Eli talks easily while we work—about timing, about the oven that runs hot, about the dumb little herb garden he keeps murdering and replanting on the back deck.
Jess listens, color back in her cheeks, shoulders lowering another inch. The kitchen fills with good smells and ordinary noise. The kind you lean into.
The scent of damp hair and clean skin curls up and under, and my self-control holds because it has to. Eli doesn’t look at me. He knows the smell of my restraint.
“Half an hour,” he says, sliding the timer down with one finger. “Then baste.”
Jess nods like she’s agreeing to something bigger.
I wipe my hands on a towel and step back, heat prickling my neck. Rowan’s words from earlier return from the workshop—give her a chance to know us—and I realize I’m not shutting her out. I’m trying not to crack the door too wide.
I’m not sure which is harder.
Eli glances at me over her head and says, mild as tea, “Hey, Cass? After we eat, I want to talk through tomorrow’s Nexus check-in.”
“I’ll be there,” I say.
Jess goes still for a fraction. Then she breathes out, steady. “Me too.”
“Yeah,” Eli says, warmth tucked into the syllable like a promise. “You too. Shouldn’t take longer than half an hour before we have to do the online call.”
The timer ticks down, steady as a heart.
CHAPTER 7
ELI
Rowan’s scent of sandalwood and rain still clings to my skin when I pad down the hall.
At the kitchen threshold, I make myself breathe, pocket the afterglow, and put on my hands-are-steady face. Jess doesn’t need to read sex off me like a neon sign, and Cassian doesn’t need the reminder that I can be irresponsible in the twenty minutes he’s not watching.
The Instant Pot ticks on the counter. Early evening sun filters through the back windows, turns the dust into glitter; a maple outside is already throwing amber like confetti.
Cassian stands at the island, sleeves shoved to his elbows, knife flashing as he cubes carrots. He’s leather, amber, and black pepper—a warning and a welcome braided together.
He’s all muscle and chaos, a wide grin bisecting his unshaven face, eyes doing a lazy perusal of Jess, who’s perched on a stool across the granite counter from him.
She’s got long, dark hair and olive skin that hints of her mixed heritage of Italian, Spanish, and Portuguese. Her white robe is wrapped around her, and I make a mental note to checkthe dryer for her clothes I threw in before Rowan and I started kissing, and one thing led to another, like it always does with us.
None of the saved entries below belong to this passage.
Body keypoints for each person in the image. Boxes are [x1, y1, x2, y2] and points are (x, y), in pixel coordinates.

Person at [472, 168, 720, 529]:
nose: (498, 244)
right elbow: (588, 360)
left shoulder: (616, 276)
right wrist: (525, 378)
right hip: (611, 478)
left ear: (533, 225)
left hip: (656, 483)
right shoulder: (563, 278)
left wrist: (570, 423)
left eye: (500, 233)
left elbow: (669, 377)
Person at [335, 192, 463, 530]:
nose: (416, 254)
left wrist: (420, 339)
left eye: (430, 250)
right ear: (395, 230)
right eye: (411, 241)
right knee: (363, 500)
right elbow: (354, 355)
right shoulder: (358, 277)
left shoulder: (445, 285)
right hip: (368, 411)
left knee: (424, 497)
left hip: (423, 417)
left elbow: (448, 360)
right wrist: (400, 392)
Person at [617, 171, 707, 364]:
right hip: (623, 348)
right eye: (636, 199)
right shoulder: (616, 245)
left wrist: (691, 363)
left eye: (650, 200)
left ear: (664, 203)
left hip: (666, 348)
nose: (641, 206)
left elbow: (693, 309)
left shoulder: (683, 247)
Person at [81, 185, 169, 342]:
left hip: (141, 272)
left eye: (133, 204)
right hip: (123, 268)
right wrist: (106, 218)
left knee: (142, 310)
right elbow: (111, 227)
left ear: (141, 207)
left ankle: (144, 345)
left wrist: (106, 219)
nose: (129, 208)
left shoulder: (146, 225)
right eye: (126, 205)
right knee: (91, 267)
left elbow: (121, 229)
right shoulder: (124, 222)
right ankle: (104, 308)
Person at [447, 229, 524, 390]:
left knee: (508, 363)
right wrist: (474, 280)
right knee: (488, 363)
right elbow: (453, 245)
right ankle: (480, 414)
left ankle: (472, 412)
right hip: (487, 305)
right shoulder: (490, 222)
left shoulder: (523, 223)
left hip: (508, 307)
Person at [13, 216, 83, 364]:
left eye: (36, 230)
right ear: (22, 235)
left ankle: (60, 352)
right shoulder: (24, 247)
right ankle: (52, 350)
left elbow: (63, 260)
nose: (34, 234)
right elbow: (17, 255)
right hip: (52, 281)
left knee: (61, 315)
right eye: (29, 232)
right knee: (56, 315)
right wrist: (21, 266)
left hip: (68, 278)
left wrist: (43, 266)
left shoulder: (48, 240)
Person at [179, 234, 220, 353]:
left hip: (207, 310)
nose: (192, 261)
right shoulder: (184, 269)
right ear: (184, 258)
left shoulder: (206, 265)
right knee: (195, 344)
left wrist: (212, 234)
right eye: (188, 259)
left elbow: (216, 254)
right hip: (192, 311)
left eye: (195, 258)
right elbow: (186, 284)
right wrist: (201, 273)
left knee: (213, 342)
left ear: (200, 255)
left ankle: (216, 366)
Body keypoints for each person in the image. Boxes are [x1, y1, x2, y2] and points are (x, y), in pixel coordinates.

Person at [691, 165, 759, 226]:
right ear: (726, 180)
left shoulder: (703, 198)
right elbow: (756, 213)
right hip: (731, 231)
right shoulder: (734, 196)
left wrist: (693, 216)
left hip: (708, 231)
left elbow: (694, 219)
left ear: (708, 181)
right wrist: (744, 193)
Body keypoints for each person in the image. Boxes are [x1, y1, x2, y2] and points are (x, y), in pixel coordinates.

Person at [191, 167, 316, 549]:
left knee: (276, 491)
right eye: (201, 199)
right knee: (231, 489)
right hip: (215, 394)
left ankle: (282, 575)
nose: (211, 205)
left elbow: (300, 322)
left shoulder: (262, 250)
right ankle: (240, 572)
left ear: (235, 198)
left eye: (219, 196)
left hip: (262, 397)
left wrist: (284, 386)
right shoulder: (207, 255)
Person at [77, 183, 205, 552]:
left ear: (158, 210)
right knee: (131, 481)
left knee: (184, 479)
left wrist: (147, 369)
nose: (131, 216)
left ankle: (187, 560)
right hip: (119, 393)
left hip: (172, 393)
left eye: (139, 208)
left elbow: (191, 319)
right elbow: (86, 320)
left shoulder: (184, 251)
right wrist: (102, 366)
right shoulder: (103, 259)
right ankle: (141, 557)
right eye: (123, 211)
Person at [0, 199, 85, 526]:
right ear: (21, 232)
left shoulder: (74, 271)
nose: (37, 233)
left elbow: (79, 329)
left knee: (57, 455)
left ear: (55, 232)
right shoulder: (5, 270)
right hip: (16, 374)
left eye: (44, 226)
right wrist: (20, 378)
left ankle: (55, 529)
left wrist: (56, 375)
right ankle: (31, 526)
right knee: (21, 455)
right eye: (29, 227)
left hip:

And she’s sharp: every word, every look, calculated and fast, like she’s daring you to keep up.
Plus, she’s kind underneath that gruff exterior. Proved this when she shared her food, which made me check her file that Nexus pulled from the Omega Institute.
The real test is whether she’ll call me out on it.
Her scent threads through the room: vanilla and jasmine with a tart citrus snap underneath, like a blade tucked in a cupcake. And my Beta instincts stand at attention: pay attention, don’t crowd, earn your place.